Si propone poi l’istituzione di un diritto di prelazione in favore dello Stato e ad eventuali cooperative di lavoratori che intendano rilevare il sito produttivo, consentendo in ultima istanza di salvaguardare il tessuto industriale e occupazionale ed attuare eventualmente una riconversione ecosostenibile capace di creare sinergie strategiche con il territorio.
Infine si prevede la possibilità di ricorrere collettivamente per il mancato rispetto degli obblighi previsti per condotta antisindacale, con conseguente declatatoria di inefficacia dei licenziamenti, offrendo uno strumento rapido di tutela contro i comportamenti scorretti.
Si tratta di un piano normativo innovativo che coglie in pieno il problema ed evidenzia in conclusione come non esistano alibi o fantomatici “vincoli europei” che impediscano di esercitare a pieno una forma di controllo pubblico sulle decisioni imprenditoriali specie se dettate dal mero interesse ad alzare i dividendi azionari. A questo proposito viene citata la massima della sentenza della Corte di Giustizia (C-201/2015 del 21.12.2016) in cui si enuncia che “nella circostanza che uno Stato membro preveda, nella sua legislazione nazionale, che i piani di licenziamento collettivo debbano, prima di qualsiasi attuazione, essere notificati ad un’autorità nazionale, la quale è dotata di poteri di controllo che le consentono, in determinate circostanze, di opporsi ad un piano siffatto per motivi attinenti alla protezione dei lavoratori e dell’occupazione, non può essere considerata contraria alla libertà di stabilimento garantita dall’articolo 49 TFUE né alla libertà d’impresa sancita dall’articolo 16 della Carta dei diritti fondamentali dell’UE”.
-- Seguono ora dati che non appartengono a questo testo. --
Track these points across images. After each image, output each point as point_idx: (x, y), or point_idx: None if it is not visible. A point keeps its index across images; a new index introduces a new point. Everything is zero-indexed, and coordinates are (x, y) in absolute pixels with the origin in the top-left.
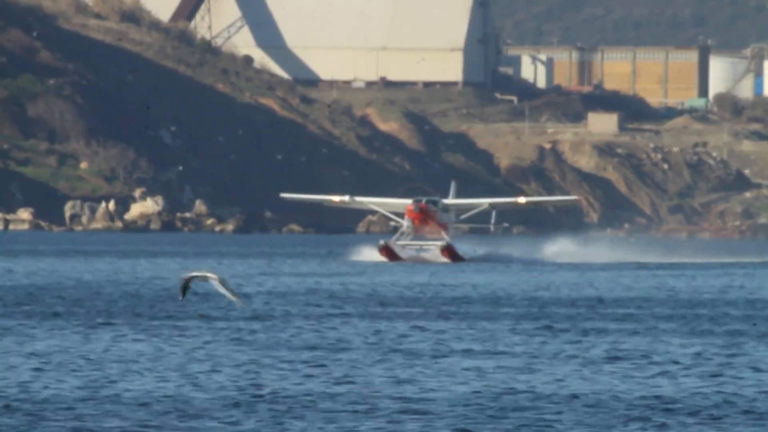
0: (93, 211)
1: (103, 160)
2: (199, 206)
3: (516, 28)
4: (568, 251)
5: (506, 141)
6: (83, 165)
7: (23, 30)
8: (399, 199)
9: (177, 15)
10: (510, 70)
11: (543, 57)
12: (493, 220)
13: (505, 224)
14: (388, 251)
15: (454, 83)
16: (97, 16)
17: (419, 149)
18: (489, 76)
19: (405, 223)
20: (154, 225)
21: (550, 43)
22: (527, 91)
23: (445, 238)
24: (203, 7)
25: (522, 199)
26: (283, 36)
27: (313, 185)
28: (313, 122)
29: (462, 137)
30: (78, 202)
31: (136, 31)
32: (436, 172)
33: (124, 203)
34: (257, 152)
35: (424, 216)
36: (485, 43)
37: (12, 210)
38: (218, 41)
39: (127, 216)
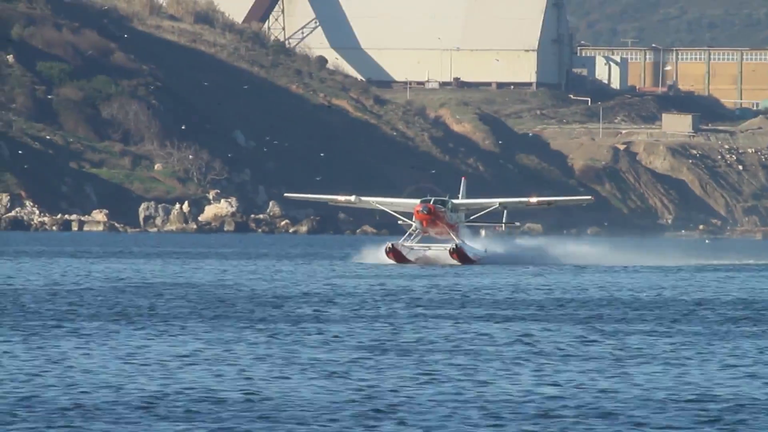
0: (167, 212)
1: (177, 162)
2: (273, 207)
3: (590, 29)
4: (578, 252)
5: (580, 142)
6: (157, 166)
7: (98, 31)
8: (406, 199)
9: (251, 16)
10: (584, 71)
11: (617, 58)
12: (504, 220)
13: (517, 223)
14: (395, 253)
15: (528, 84)
16: (171, 17)
17: (493, 150)
18: (563, 77)
19: (413, 224)
20: (228, 227)
21: (624, 44)
22: (601, 92)
23: (455, 239)
24: (277, 8)
25: (534, 199)
26: (356, 37)
27: (386, 186)
28: (387, 123)
29: (536, 138)
30: (152, 204)
31: (210, 33)
32: (510, 174)
33: (198, 205)
34: (331, 153)
35: (432, 217)
36: (559, 44)
37: (87, 211)
38: (292, 42)
39: (201, 217)
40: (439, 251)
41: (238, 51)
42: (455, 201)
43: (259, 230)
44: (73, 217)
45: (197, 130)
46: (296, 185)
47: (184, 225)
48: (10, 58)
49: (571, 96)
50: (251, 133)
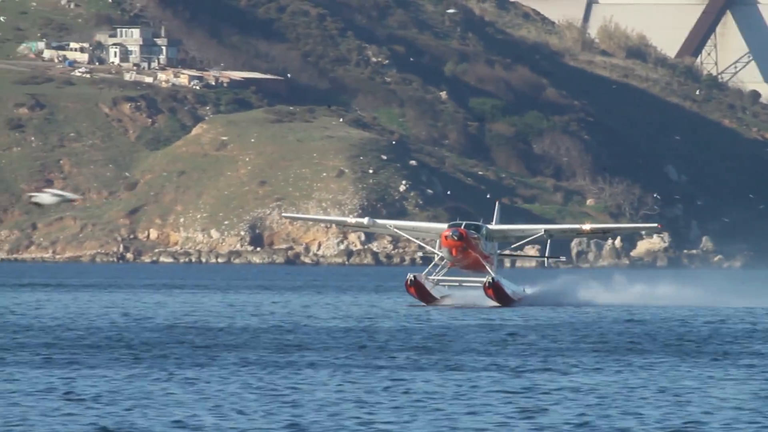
0: (599, 248)
1: (609, 197)
2: (706, 243)
3: None
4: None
5: None
6: (589, 201)
7: (530, 67)
8: (432, 224)
9: (683, 51)
10: None
11: None
12: (547, 252)
13: (562, 258)
14: (417, 288)
15: None
16: (603, 52)
17: None
18: None
19: (440, 253)
20: (660, 262)
21: None
22: None
23: (490, 272)
24: (710, 42)
25: (587, 226)
26: None
27: None
28: None
29: None
30: (583, 239)
31: (642, 68)
32: None
33: (630, 240)
34: (764, 188)
35: (464, 244)
36: None
37: (519, 247)
38: (724, 77)
39: (633, 253)
40: (473, 287)
41: (670, 86)
42: (491, 227)
43: (693, 266)
44: None
45: (630, 165)
46: (730, 220)
47: (616, 260)
48: (443, 94)
49: None
50: (683, 167)
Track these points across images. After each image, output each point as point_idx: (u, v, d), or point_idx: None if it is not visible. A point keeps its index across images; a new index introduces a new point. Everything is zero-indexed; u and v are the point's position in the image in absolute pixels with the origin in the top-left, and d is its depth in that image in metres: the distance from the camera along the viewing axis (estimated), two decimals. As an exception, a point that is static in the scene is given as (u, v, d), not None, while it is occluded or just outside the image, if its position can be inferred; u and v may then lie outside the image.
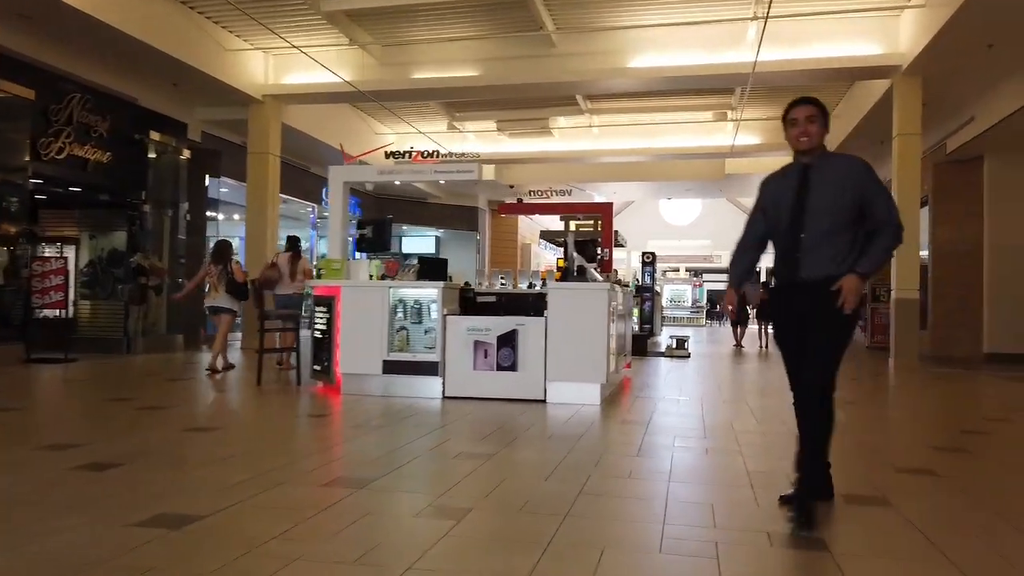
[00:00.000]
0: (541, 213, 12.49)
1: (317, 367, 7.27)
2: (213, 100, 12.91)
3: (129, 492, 3.35)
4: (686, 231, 37.28)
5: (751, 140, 16.39)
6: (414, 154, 7.33)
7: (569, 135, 17.38)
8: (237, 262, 9.11)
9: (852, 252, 3.02)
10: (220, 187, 14.76)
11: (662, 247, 37.19)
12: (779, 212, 3.17)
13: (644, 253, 17.51)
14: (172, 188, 12.80)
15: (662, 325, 20.61)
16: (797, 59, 11.09)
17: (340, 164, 7.68)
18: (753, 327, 18.55)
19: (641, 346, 12.91)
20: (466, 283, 9.93)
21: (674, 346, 13.36)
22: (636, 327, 16.62)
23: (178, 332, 12.67)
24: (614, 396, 7.03)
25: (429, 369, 6.67)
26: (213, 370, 8.14)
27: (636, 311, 16.93)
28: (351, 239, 7.52)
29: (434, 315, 6.78)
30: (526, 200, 13.66)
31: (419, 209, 22.23)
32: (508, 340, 6.57)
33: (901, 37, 10.67)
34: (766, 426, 5.51)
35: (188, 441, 4.60)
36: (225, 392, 7.19)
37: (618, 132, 17.00)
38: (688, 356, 12.86)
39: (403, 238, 24.06)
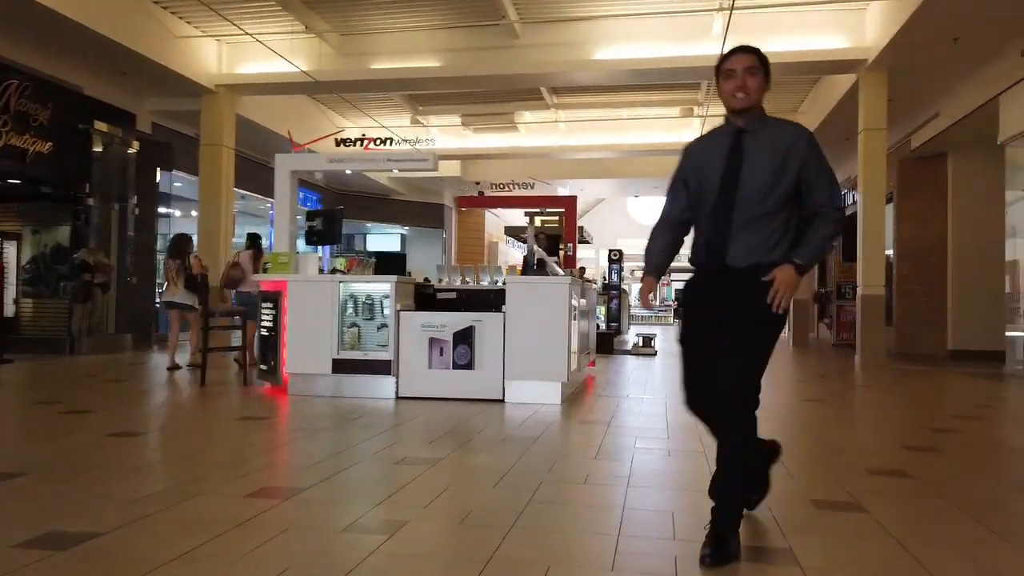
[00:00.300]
0: (503, 206, 12.15)
1: (264, 367, 6.89)
2: (164, 90, 12.40)
3: (24, 506, 2.98)
4: (654, 230, 37.24)
5: (718, 136, 16.27)
6: (366, 142, 6.94)
7: (535, 130, 17.11)
8: (196, 256, 8.82)
9: (786, 237, 2.53)
10: (174, 181, 14.22)
11: (631, 246, 37.16)
12: (705, 185, 2.60)
13: (611, 251, 17.33)
14: (120, 181, 12.26)
15: (629, 323, 20.46)
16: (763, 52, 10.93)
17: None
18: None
19: (607, 344, 12.69)
20: (425, 279, 9.60)
21: (640, 344, 13.16)
22: (603, 325, 16.46)
23: (127, 331, 12.15)
24: (576, 395, 6.76)
25: (381, 368, 6.33)
26: (194, 365, 8.08)
27: (603, 309, 16.76)
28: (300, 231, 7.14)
29: (387, 311, 6.44)
30: (488, 194, 13.30)
31: (383, 206, 21.79)
32: (464, 337, 6.26)
33: (867, 30, 10.59)
34: (732, 425, 5.27)
35: (108, 448, 4.21)
36: (163, 394, 6.77)
37: (585, 128, 16.78)
38: (655, 354, 12.67)
39: (368, 236, 23.62)
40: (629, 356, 12.32)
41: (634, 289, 34.38)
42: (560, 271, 6.79)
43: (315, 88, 12.47)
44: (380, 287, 6.44)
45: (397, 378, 6.34)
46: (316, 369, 6.39)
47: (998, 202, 12.87)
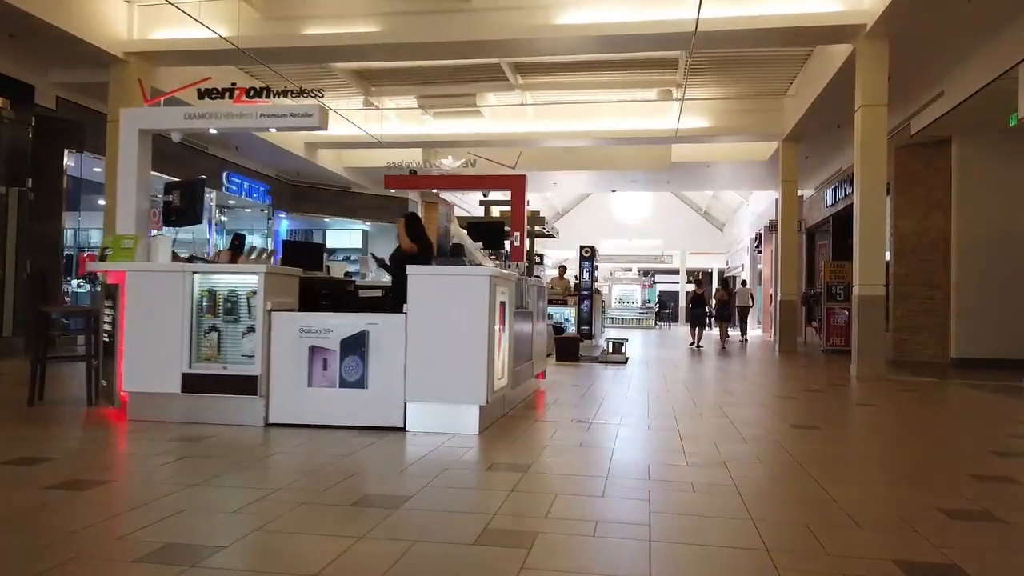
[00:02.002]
0: (437, 187, 10.48)
1: (105, 382, 5.38)
2: (66, 59, 10.81)
3: None
4: (637, 230, 35.92)
5: (698, 123, 14.88)
6: (237, 92, 5.46)
7: (501, 115, 15.65)
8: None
9: None
10: (93, 166, 12.66)
11: (614, 247, 35.83)
12: None
13: (582, 247, 15.87)
14: (12, 163, 10.68)
15: (603, 327, 19.01)
16: (746, 16, 9.54)
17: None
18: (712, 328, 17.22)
19: (572, 350, 11.24)
20: (347, 273, 8.19)
21: (610, 350, 11.73)
22: (573, 329, 15.05)
23: (24, 335, 10.58)
24: (508, 419, 5.30)
25: (246, 386, 4.84)
26: None
27: (573, 311, 15.34)
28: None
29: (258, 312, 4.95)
30: (421, 173, 11.72)
31: (343, 199, 20.31)
32: (355, 345, 4.79)
33: (866, -10, 9.19)
34: (700, 472, 3.83)
35: None
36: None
37: (555, 113, 15.34)
38: (625, 361, 11.24)
39: (328, 232, 22.12)
40: (598, 364, 10.88)
41: (615, 290, 33.06)
42: (487, 261, 5.33)
43: (238, 58, 10.93)
44: (247, 280, 4.94)
45: (267, 399, 4.85)
46: (161, 387, 4.89)
47: (1011, 193, 11.60)
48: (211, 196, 15.64)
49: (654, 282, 37.07)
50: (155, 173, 11.75)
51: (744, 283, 22.05)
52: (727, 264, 35.60)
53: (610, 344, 11.88)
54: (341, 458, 3.94)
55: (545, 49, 10.78)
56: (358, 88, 14.21)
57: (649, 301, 34.02)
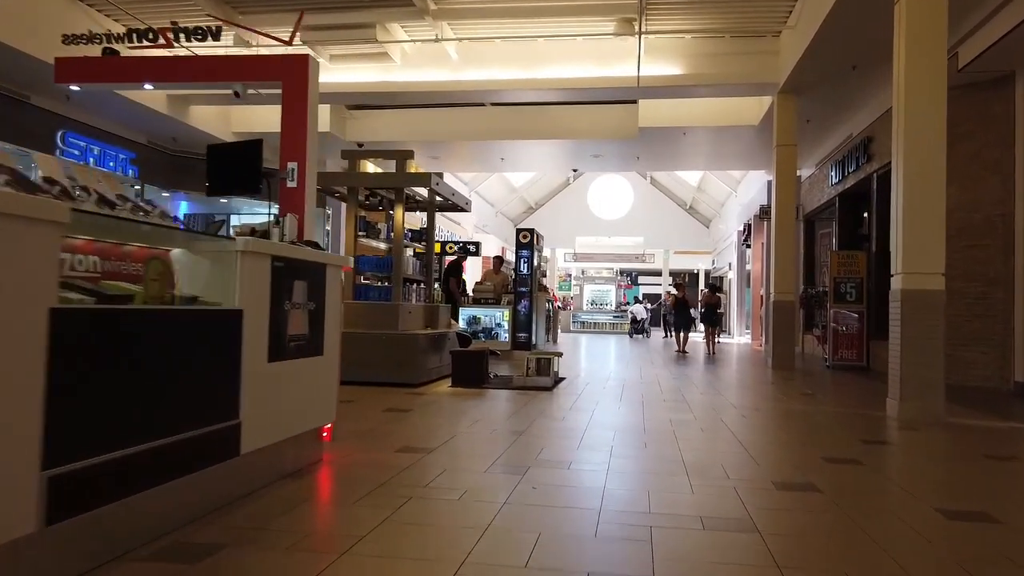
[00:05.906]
0: (151, 80, 6.27)
1: None
2: None
3: None
4: (616, 227, 32.33)
5: (666, 70, 11.40)
6: None
7: (417, 61, 12.13)
8: None
9: None
10: None
11: (593, 244, 32.38)
12: None
13: (519, 230, 12.36)
14: None
15: (551, 335, 15.41)
16: None
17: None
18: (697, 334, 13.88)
19: (473, 372, 7.71)
20: None
21: (532, 369, 8.22)
22: (505, 335, 11.59)
23: None
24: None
25: None
26: None
27: (506, 313, 11.86)
28: None
29: None
30: (123, 52, 7.43)
31: (244, 176, 16.73)
32: None
33: None
34: None
35: None
36: None
37: (485, 55, 11.88)
38: (552, 386, 7.73)
39: (235, 216, 18.53)
40: (512, 391, 7.37)
41: (588, 291, 29.57)
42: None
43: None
44: None
45: None
46: None
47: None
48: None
49: (632, 283, 33.67)
50: None
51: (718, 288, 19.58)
52: (713, 264, 32.18)
53: (535, 362, 8.35)
54: None
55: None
56: (219, 14, 10.63)
57: (628, 303, 30.62)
E’ un un problema europeo. Melrose non è solo la sigla dietro i licenziamenti di Campi Bisenzio: è anche l’artefice di 540 licenziamenti Offembach in Germania, 170 a Kings Norton e 520 a Birmingham in Inghilterra. Per questo la proposta di norme più stringenti contro le dismissioni industriali in Italia ha aperto a livello europeo uno spazio di confronto con Eurodeputati Belgi, Francesi, Spagnoli, Portoghesi, Danesi e Tedeschi del gruppo della Sinistra che si sono messi a disposizione degli operai italiani per sostenerne unitariamente la proposta e dare battaglia in sede parlamentare contro le norme europee che consentono una progressiva caduta verso il basso di tutele e diritti della classe operaia nel suo complesso, per spingere verso nuove forme di controllo sulle multinazionali. A questo proposito è stata depositata anche una interrogazione alla Commissione per chiedere conto dei soldi Europei che il fondo speculativo ha ottenuto sotto forma di sovvenzioni e aiuti.
Non è più tempo per la politica di tergiversare, una proposta è sul tavolo vedremo chi, come noi, avrà il coraggio di raccoglierla.